Twenty years ago, Lucy Harbin (Joan Crawford), was convicted of a dreadful crime, as her now-grown daughter Carol (Diane Baker) now relates. She had been married young to a older man of her parents' choosing, and when he died Lucy had chosen her own husband, a younger man who cheated on her to the extent that she was close to a breakdown. Carol was three years old when he brought a local woman home, and woke to see them in the bedroom across from her bed, but she was unprepared for Lucy catching the couple through the window and flying into a deranged rage, grabbing an axe and chopping their heads from their bodies.
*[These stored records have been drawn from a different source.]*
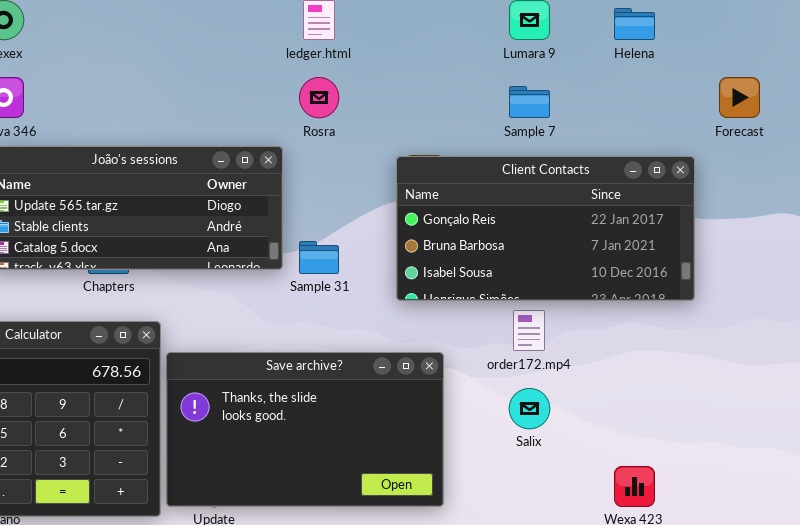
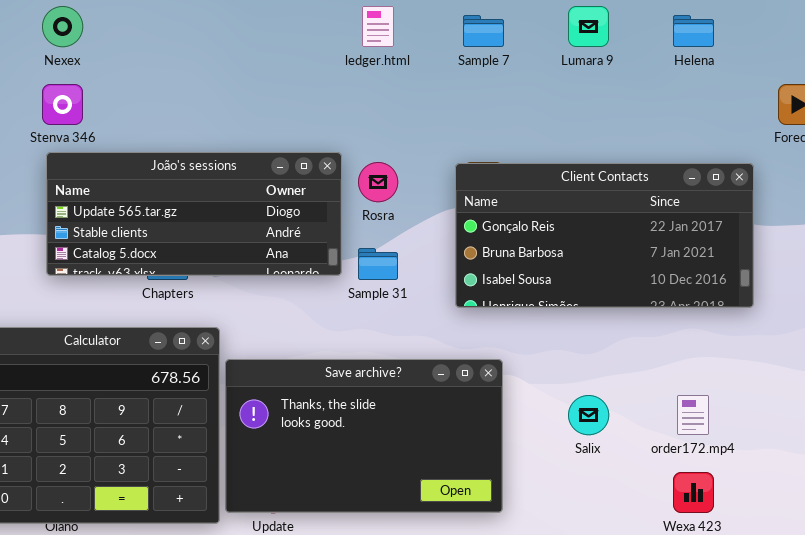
Rosra: [299,77,339,118] -> [358,162,398,202], moved
Sample 7: [509,86,550,118] -> [463,15,504,47], moved
order172.mp4: [513,310,545,351] -> [677,395,709,435], moved

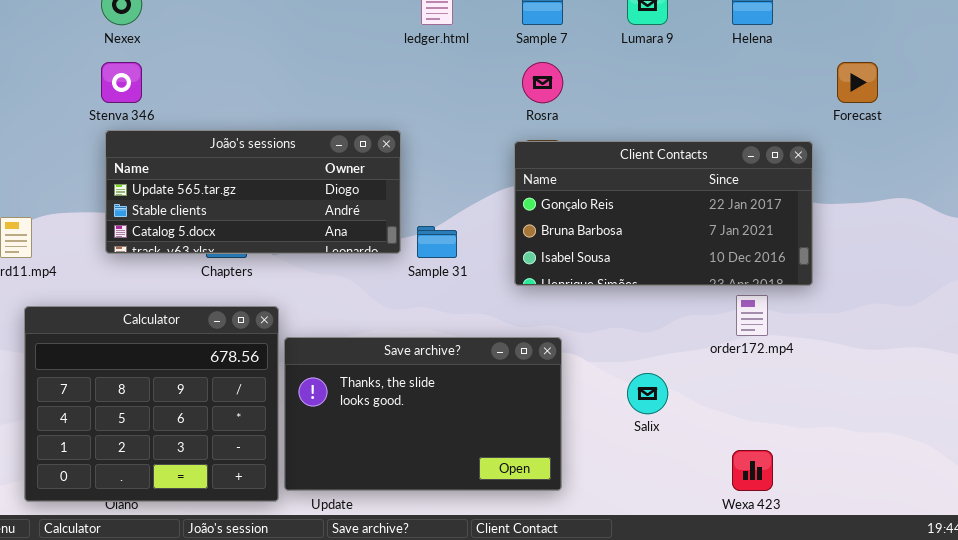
Rosra: [358,162,398,202] -> [522,62,563,103], moved
order172.mp4: [677,395,709,435] -> [736,295,768,336], moved

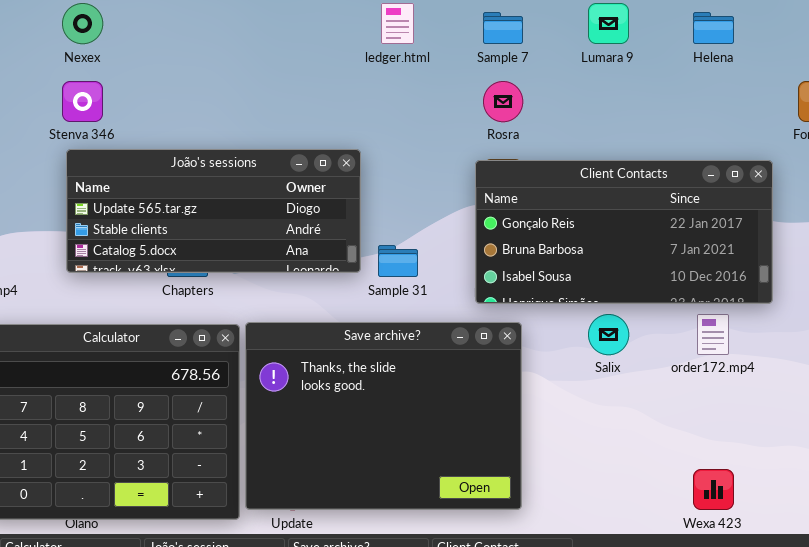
Save archive?: [284,337,562,491] -> [245,322,522,510], resized
Salix: [627,373,668,414] -> [588,314,629,355], moved

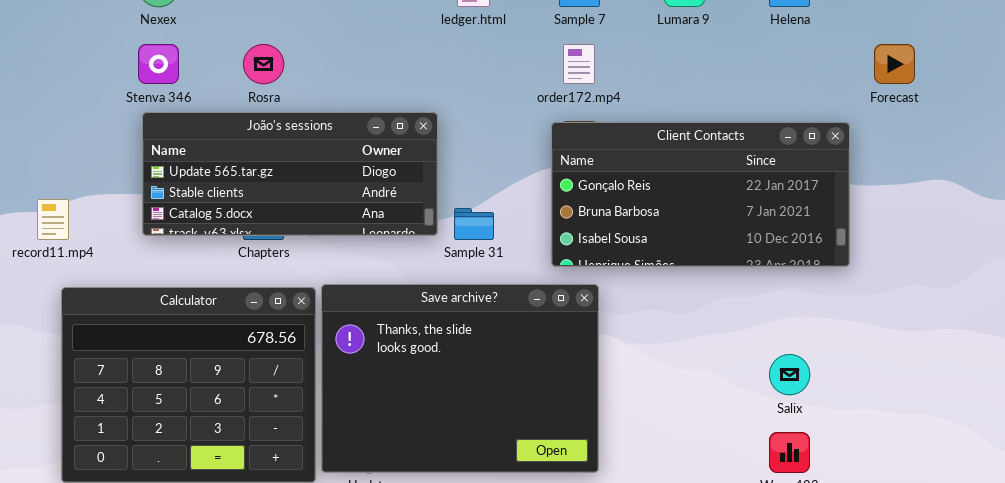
Rosra: [483,81,523,122] -> [243,44,284,84], moved
Salix: [588,314,629,355] -> [769,354,810,395], moved
order172.mp4: [697,314,729,355] -> [563,44,595,84], moved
And now she has been released...
Whatever Happened to Baby Jane? had a revitalising effect on the careers of many an ageing female star, though mostly in horror and thriller roles, where audiences could see those former screen goddesses slum it in high camp shockers for the most part, the curiosity value in witnessing how well or badly they were ageing proving quite the draw for a new audience who were more used to seeing these actresses on reruns of their old movies on television. One of the chief beneficiaries was Baby Jane's co-star Crawford, who happened to meet director and producer William Castle at a party and he gushed that he would love to work with her on his latest horror flick. Swallowing her pride, she agreed.
There were caveats, of course, and all of those were delivered by Crawford, who insisted on the whole production being tailored to her needs, including rewriting the script to her liking (though as that had originally featured a killer in an inflatable fat suit, you can see her critical faculties were not exactly blunted - that really would have been ridiculous). New cast were brought in, including Baker who she had co-starred with on The Best of Everything, and most egregiously, one of the board members of Pepsi Cola who she gave a role to as a favour and a way of keeping the company sweet, as she was on the board too, since the CEO, her husband, had passed away. All this rampant ego sounds like a recipe for disaster.
At least a good bad movie, and there are some quarters that would have you believe Strait-Jacket is precisely that, but this is not entirely accurate. Sure, the film offers ample opportunity to laugh at the characters at every item of overwrought melodrama and shock effects (we really see those heads go flying), but Castle, though never as accomplished as his idol Alfred Hitchcock, was professional enough and had a subversive enough sensibility to serve up something genuinely entertaining, however bad taste it was. Not to mention, Crawford gave the role her everything, acting up a storm as if the passage of years were negligible and she was back in Mildred Pierce mode, had Mildred ever been a psychotic axe killer, that was. She bulldozed all before her out of the way as she ran the gamut of emotions.
The plot had it that we were building up to this big twist where the reveal of the actual villain was intended to be a shock, though there was only one person it could have been if you discounted the obvious we were guided towards. In the meantime the likes of a then-unknown George Kennedy had his noggin separated from his body as Lucy begins to wonder if she is actually cured, or if the return home to the old family farm is driving her around the bend once again, hearing voices, having vivid nightmares, and so on. In amidst such chucklesome bits as her attempted seduction of Carol's fiancé or admitting to his parents that twenty years in an asylum had been "PURE HELL!" at the top of her voice, there was a provocative disrespect for the notion of the American nuclear family, sending up the idea of mother-daughter love and respect with ill-disguised glee. Castle was not the man to bring much flair, but its mix of plain and outrageous was a potent one. Music by Van Alexander.
One of the more endearing aspects of Ryan Murphy's recent mini-series Feud: Betty and Joan was seeing John Waters getting to portray his idol William Castle on screen. Even though they look nothing alike. Otherwise the show seemed to take a fairly dim view of the 'hagsploitation' genre. Maybe with some justification.
Posted by:
Graeme Clark
Date:
10 Jan 2018
Feud admired the actresses, but not the producers and bosses who cast them in exploitation movies, I thought. Those movies would be a lot duller without the likes of Bette and Joan getting their second (Third? Fourth?) wind.